Extract provided
------------------------------------------------

1. Power of Removal at Pleasure.

The Governor is empowered, if he be the appointing officer, within the meaning of Article VI, § 4, and Article XII, § 1, to remove his appointee for pleasure. In such a case, the Governor has the right and power to remove or suspend his appointee at pleasure and of course this may be for any whim or cause whatsoever since the greater includes the less. The first question that arises, therefore, is whether a Turnpike Commissioner may be removed by the Governor at his pleasure — if so, reasonable cause is immaterial and unnecessary.

This question was squarely raised in the recent case of Watson v. Pennsylvania Turnpike Commission, 386 Pa. 117, 125 A.2d 354, where this Court, after referring to Article XII, § 1, and citing several cases, said (pages 123-124):

". . . And, in Marshall Impeachment Case, 360 Pa. 304, 309-310, 62 A.2d 30, Chief Justice MAXEY said with reference to the Milford Township case, `we held that if an office is the creature of the Legislature, the *94 latter can establish a method for the incumbent's removal.'. . .

"It is therefore established in this State beyond respectable controversy that, where the legislature creates a public office, it may impose such terms and limitations with reference to the tenure or removal[*] of an incumbent as it sees fit. There is nothing in the Constitution prohibiting such action while, on the other hand, Article XII, Section 1, expressly admits of it. Of course, where the legislature, in creating a public office, imposes no terms or limitations on the duration of an incumbent's tenure or the mode of his removal, the method of removal prescribed by Article VI, Section 4, of the Constitution applies: See Marshall Impeachment Case, supra, and Commonwealth v. Beattie, supra.

"The question, then, as to whether the tenure or removal of an appointee of a legislatively created office has been so conditioned by the legislature as to exempt the incumbent from removal by the Governor at his pleasure, under his constitutional power, is one of intent to be gleaned from the statute creating or regulating the office."

The Court then held — and the majority opinion in the instant case admits — that Watson, who was appointed a member of the Turnpike Commission by the Governor for a term of ten years and confirmed by the Senate, could not be removed — under the Constitution or the Act of the Legislature — at the pleasure of the Governor. It is clear that the Watson decision was necessarily predicated upon the premise that the Act showed an intention on the part of the Legislature to limit the Governor's power of removal to the other *95 causes specifically authorized in Article VI, § 4, i.e. after conviction of misdemeanor in office or any infamous crime; and this legislative intent was manifest from the annexing of a ten year term[*] plus the requirement of confirmation by the Senate.[**]

2. Power of Removal for Reasonable Cause.

------------------------------------------------

Dataset section
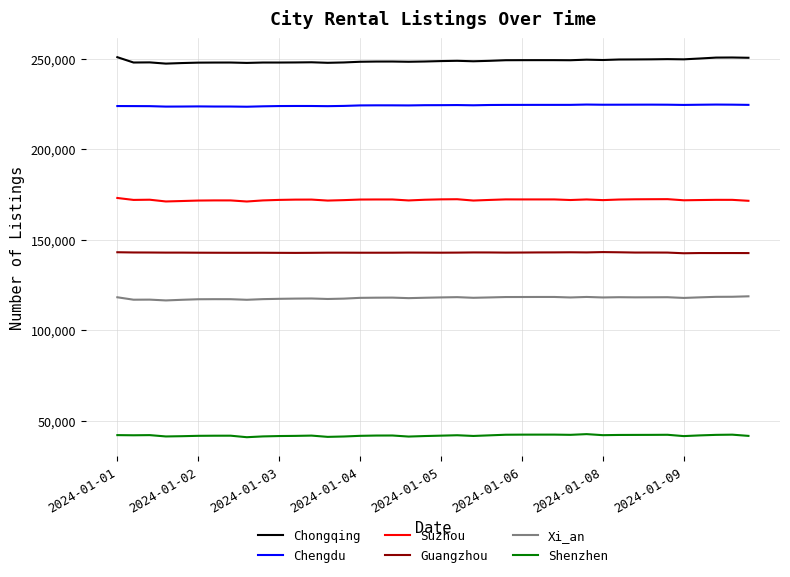

What is the highest value of the Shenzhen series?

42546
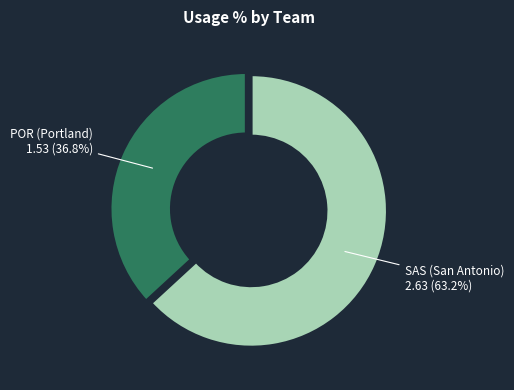

What is the largest slice in the pie chart?

SAS (San Antonio)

------------------------------------------------

Using the passage on the Governor's power of removal, decide whether each statement agrees with it: (a) Watson was appointed to the Turnpike Commission for a ten-year term; (b) when the legislature sets no terms on tenure or removal, the removal method of Article XII, Section 1 applies; (c) the majority opinion in the instant case disputes that Watson could not be removed at the Governor's pleasure. Answer yes or no for each and quote the deciding words.

(a) Yes: "appointed a member of the Turnpike Commission by the Governor for a term of ten years and confirmed by the Senate"
(b) No: "the method of removal prescribed by Article VI, Section 4, of the Constitution applies"
(c) No: "and the majority opinion in the instant case admits"